Parece un chiste machista y derechista, pero es cierto. Luego de asumir emocionada, Magdalena Andersson tuvo que renunciar a su cargo a las pocas horas

Magdalena Andersson había asumido emocionada. No era para menos. Desde 1876, el puesto de primer ministro ha sido siempre ocupado por un sueco. La socialdemócrata, amiga de la causa feminista, fue la primera mujer en la historia en ocupar el Poder Ejecutivo de su país. Pero ese no fue el único motivo por el que pasará a la historia. También lo hará por haber sido la premier que menos tiempo ha durado en el cargo. A las ocho horas de haber asumido, por diferencias en su coalición de gobierno, tuvo que renunciar.

En su primera gestión parlamentaria, en el marco de la discusión del presupuesto, su Gobierno aceptó los requisitos de la izquierda, que proponía gastos e iniciativas que disgustaban desde el centro hasta la derecha del arco político de Suecia. Pero en lugar de conseguir la mayoría para aprobar la propuesta, el Gobierno de Andersson perdió los votos de una bancada que ya tenía: los del Partido Centrista.

La fuerza política de centro, que había apoyado a la sueca para el Poder Ejecutivo, dijo que de ninguna manera pensaba votar a favor del presupuesto que deseaba la izquierda. La problemática numérica llevó a Andersson a recalcular y a buscar un aliado impensado para aprobar la ley necesaria como para comenzar su gestión: el partido de la derecha.

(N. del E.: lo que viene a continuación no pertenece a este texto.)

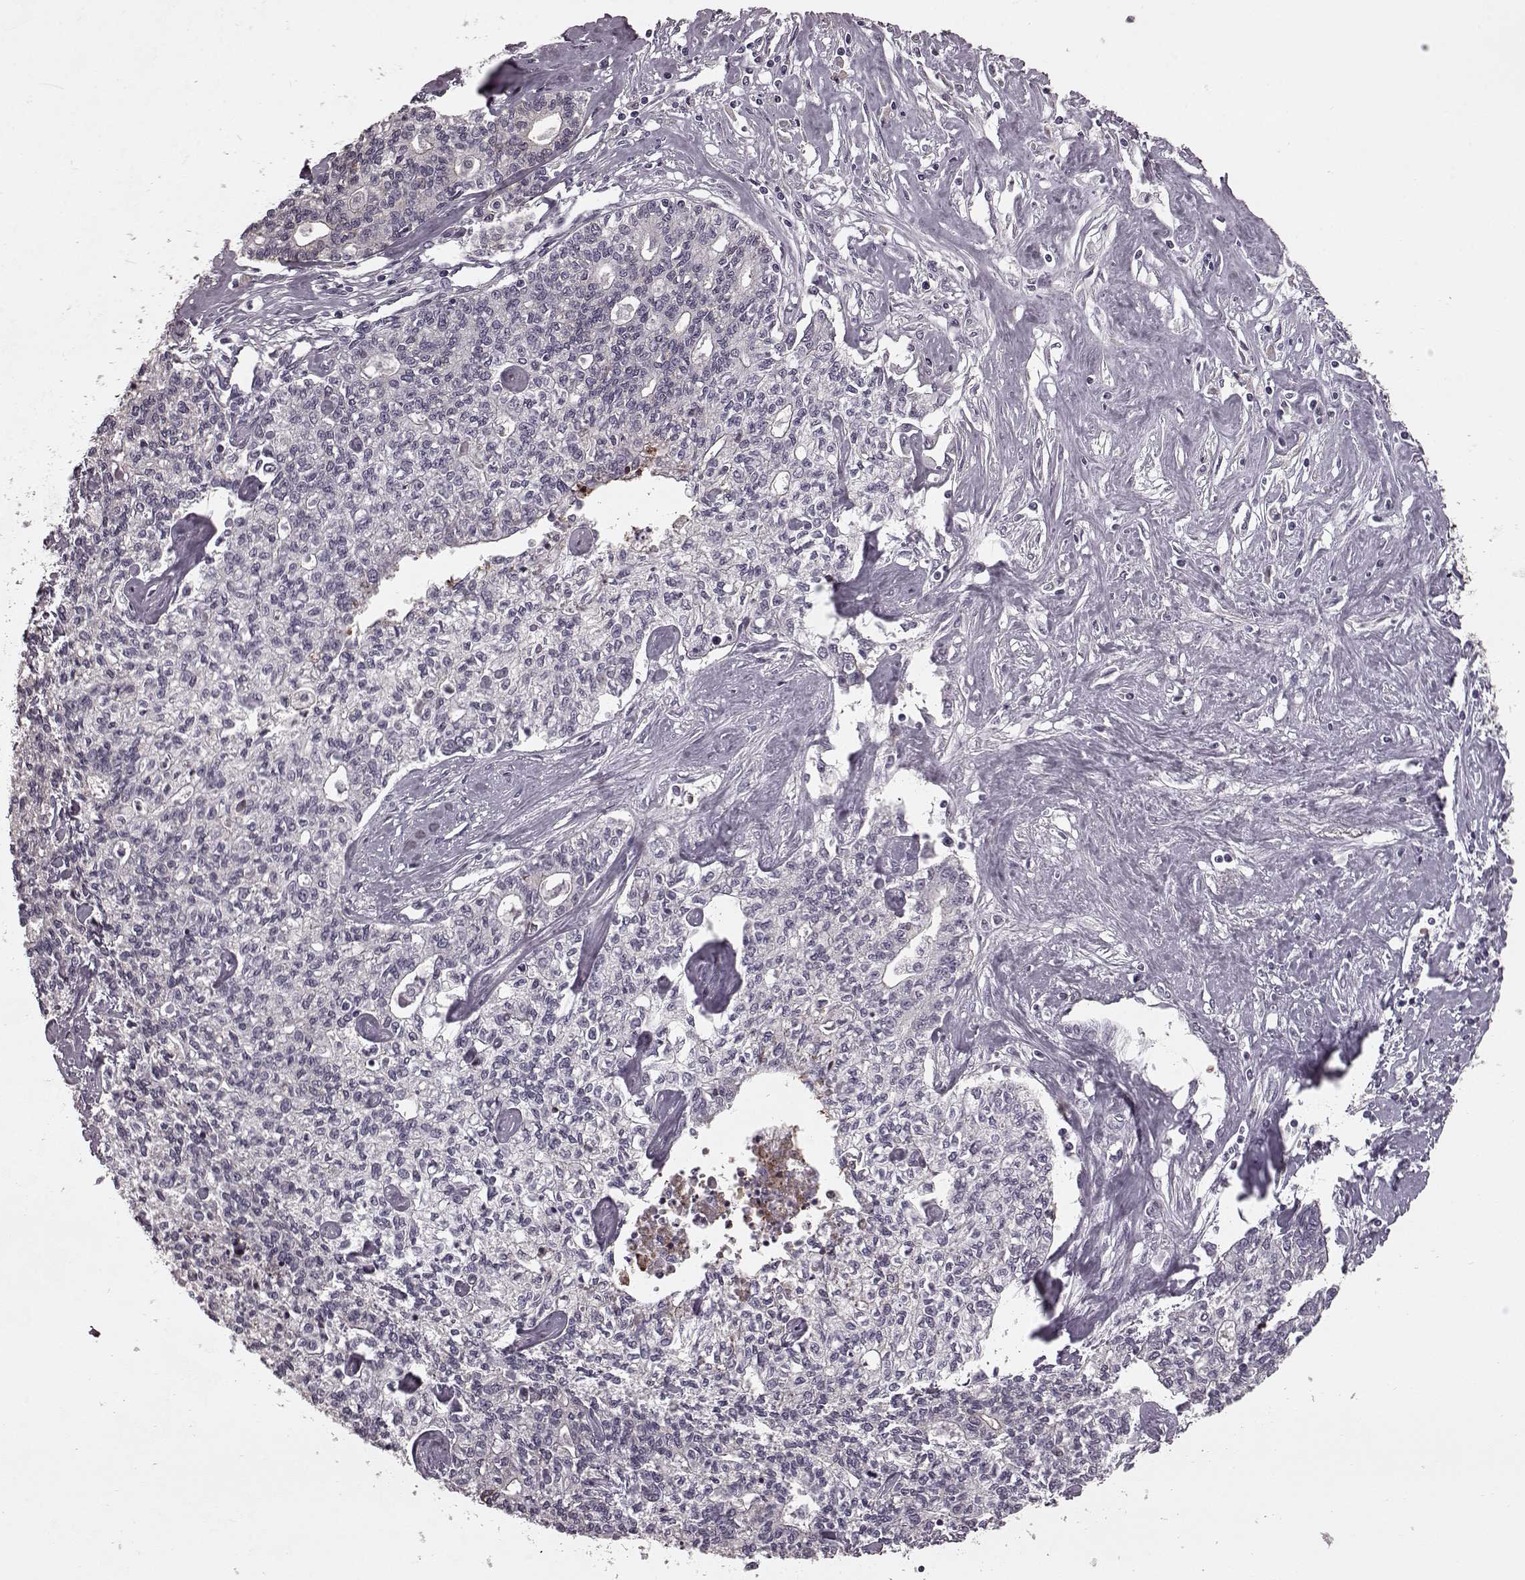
{"staining": {"intensity": "negative", "quantity": "none", "location": "none"}, "tissue": "liver cancer", "cell_type": "Tumor cells", "image_type": "cancer", "snomed": [{"axis": "morphology", "description": "Cholangiocarcinoma"}, {"axis": "topography", "description": "Liver"}], "caption": "Human liver cholangiocarcinoma stained for a protein using immunohistochemistry displays no positivity in tumor cells.", "gene": "CST7", "patient": {"sex": "female", "age": 61}}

En medio de las negociaciones políticas de un día agitado, los nuevos aliados pusieron sus condiciones para un presupuesto diferente y todo parecía indicar que se votaría. Sin embargo, nada de esto ocurrió. De la misma manera que el partido de centro dijo que no pensaban votar el presupuesto de la izquierda, los del partido ecologista, que formaban parte de la coalición de Andersson, pegaron el portazo y se fueron del frente de gobierno. Argumentaron que no se prestarían al presupuesto de la derecha.

Absolutamente desgastada en tiempo récord, la primera primer ministro de Suecia decidió abandonar su cargo, luego de ocho horas que recordará por el resto de su vida.

“Hay una práctica constitucional según la cual un gobierno de coalición dimite cuando un partido se va. No quiero dirigir un gobierno cuya legitimidad está en entredicho”, fueron las últimas palabras de Magdalena Andersson en el cargo.

Ahora, Suecia tiene que barajar y dar de nuevo.